3rd Circuit Upholds Ex-Bank Employee’s Right to Avoid Arbitration of Sarbanes-Oxley Claim for Retaliatory Termination
The Third Circuit Court of Appeals recently issued an opinion upholding the right of a former bank employee to proceed with a Sarbanes-Oxley claim that he was retaliated against by his former employer, a national bank, without being subject to arbitration, as the bank’s employee handbook during his term of employment had previously required. The court looked to both state law as well as Dodd-Frank’s specific language prohibiting pre-dispute agreements to arbitrate whistleblower claims under Sarbanes-Oxley.
The bank employee was terminated in 2013 after he reported improprieties in the bank’s internal complaint monitoring system. He believed the bank was failing to report or underreporting compliance issues to federal regulators, and considered his employment termination to be an act of retaliation.
In 2015, he brought retaliation claims in the Middle District of Pennsylvania under both RICO and Sarbanes-Oxley. The bank moved to compel arbitration of the claims, relying on employee handbooks from 2009 and 2011 that contained arbitration agreements. Notably, Sarbanes-Oxley claims were subject to arbitration under the 2009 handbook, but the 2011 handbook excluded claims from arbitration as required by statute without mentioning Sarbanes-Oxley specifically. Nevertheless, the district court found that applying Dodd-Frank’s prohibition of arbitration for the Sarbanes-Oxley claim was impermissibly retroactive, and ruled plaintiff’s RICO and Sarbanes-Oxley retaliation claims were subject to arbitration.

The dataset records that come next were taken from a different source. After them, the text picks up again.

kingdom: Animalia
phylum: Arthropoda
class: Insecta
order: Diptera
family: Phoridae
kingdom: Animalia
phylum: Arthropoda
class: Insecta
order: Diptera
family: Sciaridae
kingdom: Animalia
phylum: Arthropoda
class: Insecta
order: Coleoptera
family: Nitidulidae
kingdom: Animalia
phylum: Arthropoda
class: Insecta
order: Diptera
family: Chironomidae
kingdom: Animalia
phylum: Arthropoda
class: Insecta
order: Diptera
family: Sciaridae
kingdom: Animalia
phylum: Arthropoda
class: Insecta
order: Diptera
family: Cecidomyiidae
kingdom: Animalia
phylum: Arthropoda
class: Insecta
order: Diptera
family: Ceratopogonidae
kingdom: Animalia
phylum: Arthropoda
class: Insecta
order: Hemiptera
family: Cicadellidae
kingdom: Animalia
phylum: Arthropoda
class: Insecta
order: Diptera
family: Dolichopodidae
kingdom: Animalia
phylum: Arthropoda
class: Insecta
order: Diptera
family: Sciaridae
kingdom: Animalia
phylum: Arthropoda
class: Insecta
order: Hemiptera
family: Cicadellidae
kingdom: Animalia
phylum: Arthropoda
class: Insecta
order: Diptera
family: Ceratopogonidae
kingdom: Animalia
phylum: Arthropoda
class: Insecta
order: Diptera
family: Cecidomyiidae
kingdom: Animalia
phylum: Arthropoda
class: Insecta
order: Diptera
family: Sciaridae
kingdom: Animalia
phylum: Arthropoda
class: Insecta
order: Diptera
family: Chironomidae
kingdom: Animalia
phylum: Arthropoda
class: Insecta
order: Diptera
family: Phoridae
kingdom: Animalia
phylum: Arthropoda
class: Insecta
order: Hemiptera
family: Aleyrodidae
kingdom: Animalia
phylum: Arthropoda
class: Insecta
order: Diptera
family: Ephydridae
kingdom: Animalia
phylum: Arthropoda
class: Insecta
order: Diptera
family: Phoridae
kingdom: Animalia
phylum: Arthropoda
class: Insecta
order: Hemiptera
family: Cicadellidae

On appeal, the court found the plaintiff’s RICO claims were subject to arbitration but overruled the district court as to the Sarbanes-Oxley claim. The plaintiff argued that the 2011 employee handbook’s recognition of Dodd-Frank’s prohibition of arbitrating Sarbanes-Oxley claims, superseded the 2009 handbook. He also relied on Pennsylvania law to argue that a subsequent arbitration agreement supersedes a prior arbitration agreement between the same parties covering the same subject matter. The bank argued that, collectively, the arbitration agreements from both employee handbooks did not specifically exclude Sarbanes-Oxley claims from arbitration and were consistent.
The Third Circuit disagreed with the bank and found that the 2011 handbook’s arbitration agreement superseded the 2009 version. In deciding whether arbitration is required, the court recognized that it would normally analyze 1) whether there was an agreement to arbitrate, and 2) whether the dispute falls within the scope of the agreement.
As to the first question of that analysis, the court found there was an agreement to arbitrate under the 2009 agreement; as to the second, the court found that because there was no dispute about whether there was an agreement to arbitrate under the 2009 agreement, the question of whether the dispute falls within the scope of the dispute was moot. Rather, the court looked to Pennsylvania state law principles governing the formation of contracts to determine that the later of two agreements between the same parties and subject matter generally supersedes the prior agreement. By doing so, the court recognized the supremacy of the 2011 agreement’s language prohibiting the Sarbanes-Oxley claim from being subject to arbitration.